EXERCISE INPUT:
^^^^^^^^^^^^^^^^
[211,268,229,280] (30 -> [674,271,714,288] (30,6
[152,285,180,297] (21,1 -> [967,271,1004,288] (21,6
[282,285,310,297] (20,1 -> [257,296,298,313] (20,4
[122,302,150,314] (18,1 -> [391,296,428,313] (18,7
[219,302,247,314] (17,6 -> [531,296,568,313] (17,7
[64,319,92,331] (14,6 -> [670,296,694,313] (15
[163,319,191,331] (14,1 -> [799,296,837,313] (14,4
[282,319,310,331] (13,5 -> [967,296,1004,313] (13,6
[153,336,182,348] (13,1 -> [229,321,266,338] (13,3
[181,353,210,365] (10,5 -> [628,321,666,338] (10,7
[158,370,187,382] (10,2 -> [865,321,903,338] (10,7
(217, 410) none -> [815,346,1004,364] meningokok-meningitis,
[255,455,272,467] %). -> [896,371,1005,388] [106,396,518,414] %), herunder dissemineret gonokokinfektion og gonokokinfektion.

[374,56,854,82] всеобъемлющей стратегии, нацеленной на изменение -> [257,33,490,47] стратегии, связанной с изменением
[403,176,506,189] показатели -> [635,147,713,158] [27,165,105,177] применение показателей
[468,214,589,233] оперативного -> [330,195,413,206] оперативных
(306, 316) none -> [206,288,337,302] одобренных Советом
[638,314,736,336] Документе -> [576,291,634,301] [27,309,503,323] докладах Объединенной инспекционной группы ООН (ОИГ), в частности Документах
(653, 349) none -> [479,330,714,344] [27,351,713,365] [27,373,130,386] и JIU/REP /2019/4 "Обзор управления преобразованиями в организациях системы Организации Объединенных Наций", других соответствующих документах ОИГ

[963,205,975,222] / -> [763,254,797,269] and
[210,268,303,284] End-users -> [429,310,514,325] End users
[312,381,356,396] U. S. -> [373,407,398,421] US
^^^^^^^^^^^^^^^^
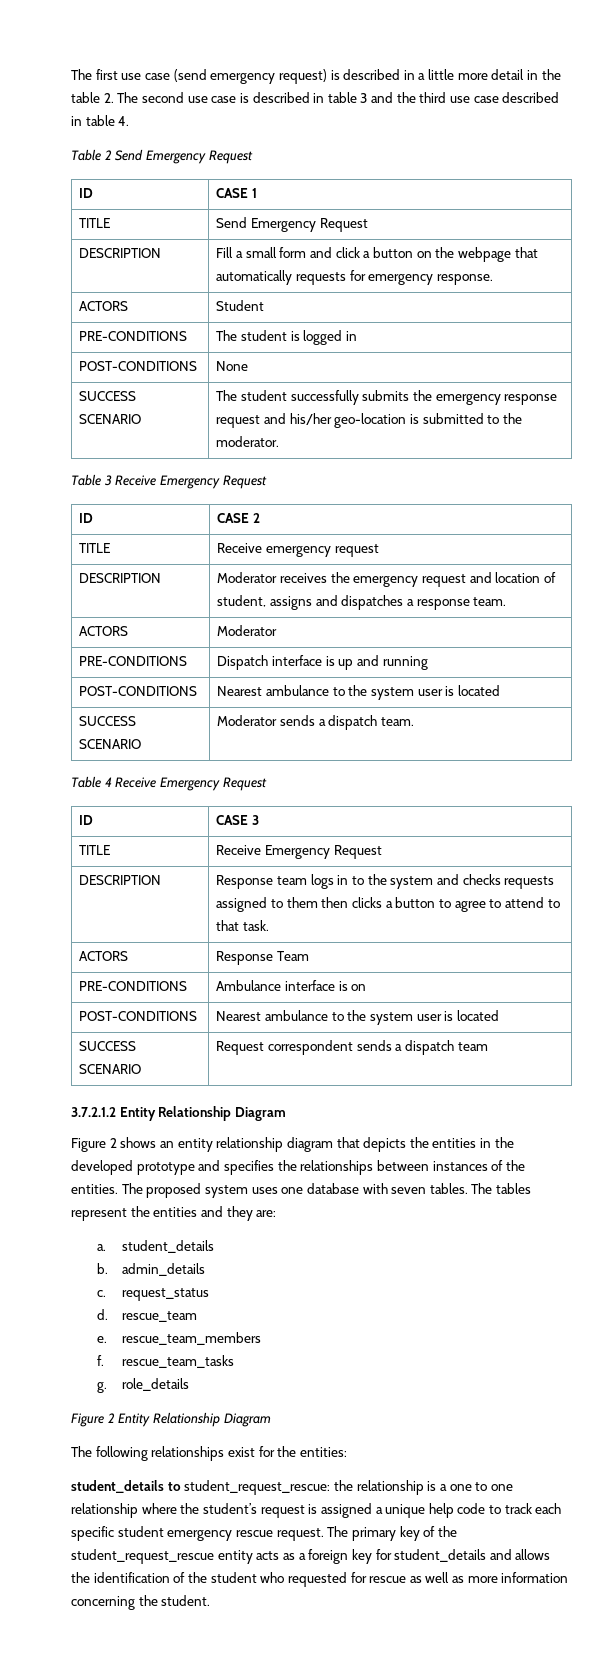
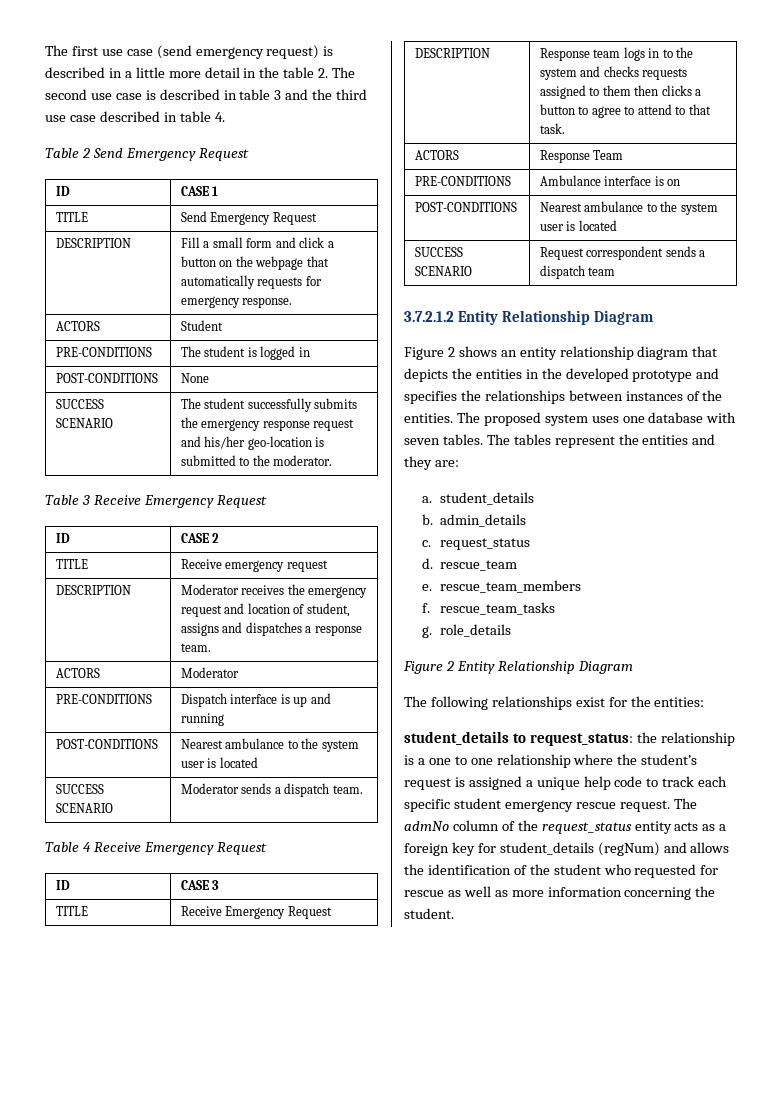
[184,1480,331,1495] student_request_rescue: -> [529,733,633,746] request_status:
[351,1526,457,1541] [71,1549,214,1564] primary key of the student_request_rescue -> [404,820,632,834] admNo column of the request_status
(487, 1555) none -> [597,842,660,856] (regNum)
^^^^^^^^^^^^^^^^
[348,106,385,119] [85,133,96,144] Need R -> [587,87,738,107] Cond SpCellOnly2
^^^^^^^^^^^^^^^^
TO-DO ITEM:
Which lines in the listing have the string "none"? Pick them out and copy them.

TASK OUTPUT:
(217, 410) none -> [815,346,1004,364] meningokok-meningitis,
(306, 316) none -> [206,288,337,302] одобренных Советом
(653, 349) none -> [479,330,714,344] [27,351,713,365] [27,373,130,386] и JIU/REP /2019/4 "Обзор управления преобразованиями в организациях системы Организации Объединенных Наций", других соответствующих документах ОИГ
(487, 1555) none -> [597,842,660,856] (regNum)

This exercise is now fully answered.